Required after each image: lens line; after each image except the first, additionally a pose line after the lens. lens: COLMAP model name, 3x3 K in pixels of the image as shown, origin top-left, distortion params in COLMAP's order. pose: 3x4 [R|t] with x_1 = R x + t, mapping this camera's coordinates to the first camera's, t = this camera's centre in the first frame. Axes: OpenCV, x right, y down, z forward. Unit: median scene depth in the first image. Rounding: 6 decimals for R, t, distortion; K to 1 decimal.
_ _ _ _ _ _ _
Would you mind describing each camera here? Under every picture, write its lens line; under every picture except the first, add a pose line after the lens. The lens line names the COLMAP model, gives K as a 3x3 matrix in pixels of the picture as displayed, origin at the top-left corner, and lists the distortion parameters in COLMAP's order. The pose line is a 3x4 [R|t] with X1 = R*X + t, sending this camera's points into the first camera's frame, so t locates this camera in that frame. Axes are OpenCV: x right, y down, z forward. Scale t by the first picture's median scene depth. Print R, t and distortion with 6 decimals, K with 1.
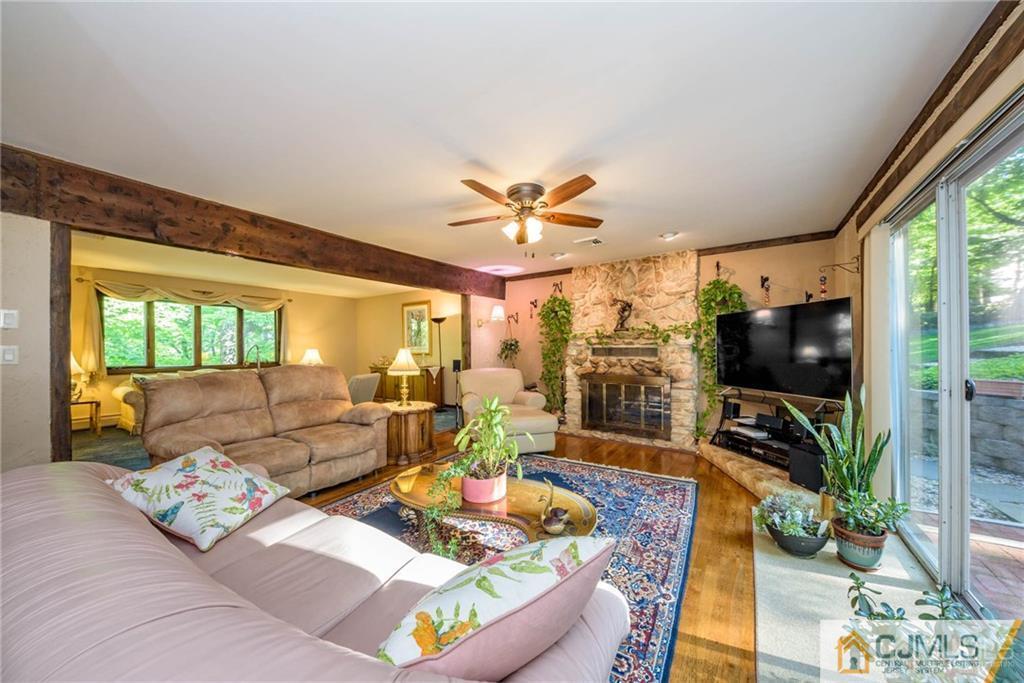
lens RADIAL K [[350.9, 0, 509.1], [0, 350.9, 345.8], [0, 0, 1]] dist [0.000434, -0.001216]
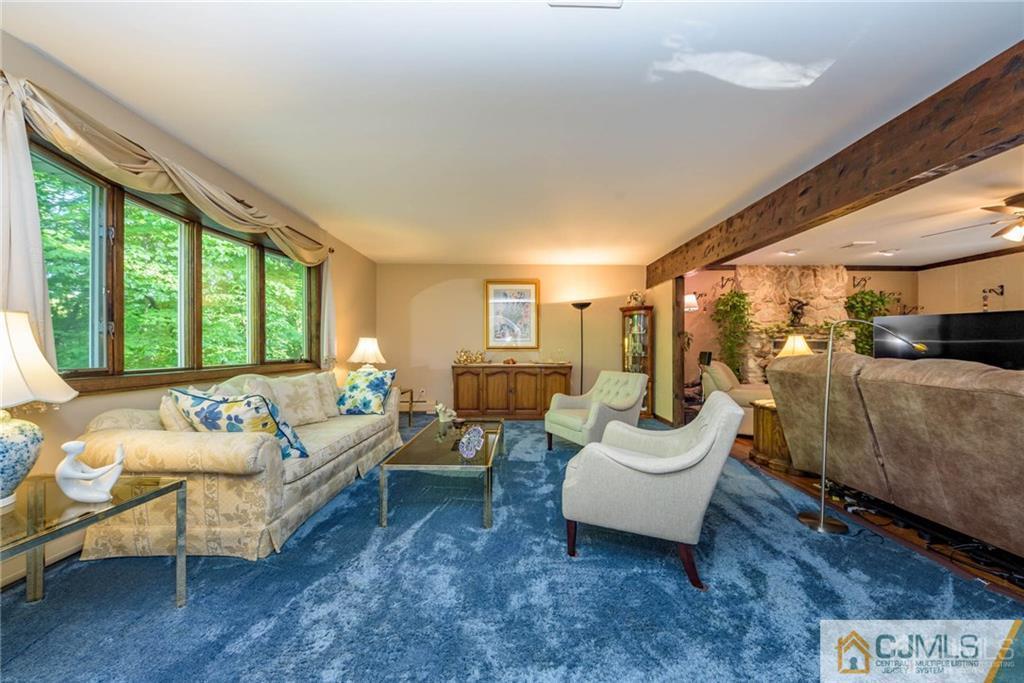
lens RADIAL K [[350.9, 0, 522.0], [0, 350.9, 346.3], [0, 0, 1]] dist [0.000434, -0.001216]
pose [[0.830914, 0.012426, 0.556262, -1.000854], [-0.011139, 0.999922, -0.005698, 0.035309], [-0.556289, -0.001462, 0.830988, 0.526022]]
_ _ _ _ _ _ _
--- Goal of the exercise ---
Change "describing" to "documenting" in the data from the line with "Would you mind" to the line with "345.8], [0, 0, 1]] dist [0.000434, -0.001216]", keep everything else unchanged, and return only those lines with the pictures left out.

--- Solution ---
Would you mind documenting each camera here? Under every picture, write its lens line; under every picture except the first, add a pose line after the lens. The lens line names the COLMAP model, gives K as a 3x3 matrix in pixels of the picture as displayed, origin at the top-left corner, and lists the distortion parameters in COLMAP's order. The pose line is a 3x4 [R|t] with X1 = R*X + t, sending this camera's points into the first camera's frame, so t locates this camera in that frame. Axes are OpenCV: x right, y down, z forward. Scale t by the first picture's median scene depth. Print R, t and distortion with 6 decimals, K with 1.
lens RADIAL K [[350.9, 0, 509.1], [0, 350.9, 345.8], [0, 0, 1]] dist [0.000434, -0.001216]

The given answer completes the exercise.